The strategy is based on the belief that this would allow authorities to identify each person who is infected, offer isolation and treatment, and reduce their interface — and the interface of all those they may have come in contact with — with the outside world. This would, thus, contain, the infection to a specific geography and eventually diminish its spread. It is broadly inspired by what has come to be known as the Bhilwara model of “ruthless containment”. In Rajasthan, the state government pioneered this method to tame the infection after health workers in a hospital first got infected.

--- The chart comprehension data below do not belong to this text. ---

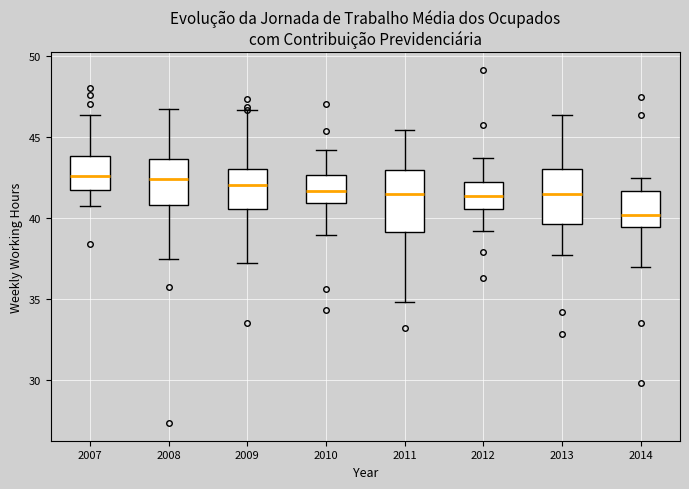

Reading left to right, read every box against the y-axis: the position of its median line, the range the box covers, and the ends of its whiskers. The values are not printed on the chart, so give them approximately, as read against the axis.

2007: median 42.5, box 41.5 to 44.0, whiskers 40.5 to 46.5
2008: median 42.5, box 41.0 to 43.5, whiskers 37.5 to 46.5
2009: median 42.0, box 40.5 to 43.0, whiskers 37.0 to 46.5
2010: median 41.5, box 41.0 to 42.5, whiskers 39.0 to 44.0
2011: median 41.5, box 39.0 to 43.0, whiskers 35.0 to 45.5
2012: median 41.5, box 40.5 to 42.0, whiskers 39.0 to 43.5
2013: median 41.5, box 39.5 to 43.0, whiskers 37.5 to 46.5
2014: median 40.0, box 39.5 to 41.5, whiskers 37.0 to 42.5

The containment zones cause inconvenience to citizens, by restricting their mobility almost entirely and making them dependent on state officials and select private vendors for supplies. But this inconvenience, and the temporary curtailment of rights, is worth it for the larger objective of containing the disease. The fact that this model has now been expanded will also help the government judge its efficacy beyond Bhilwara. It will need time. But if, within a fortnight, cases in these select clusters diminish, those who have got infected get treated, deaths are avoided or kept to a minimal, and the chain of transmission is broken, it will emerge as a model whenever the lockdown is eventually lifted. It must be acknowledged that Covid-19 is a new threat, and therefore, public health strategies are still relying on experiments. This makes it incumbent on governments to emulate best practices. The possible benefits in declaring containment zones far outweigh the costs.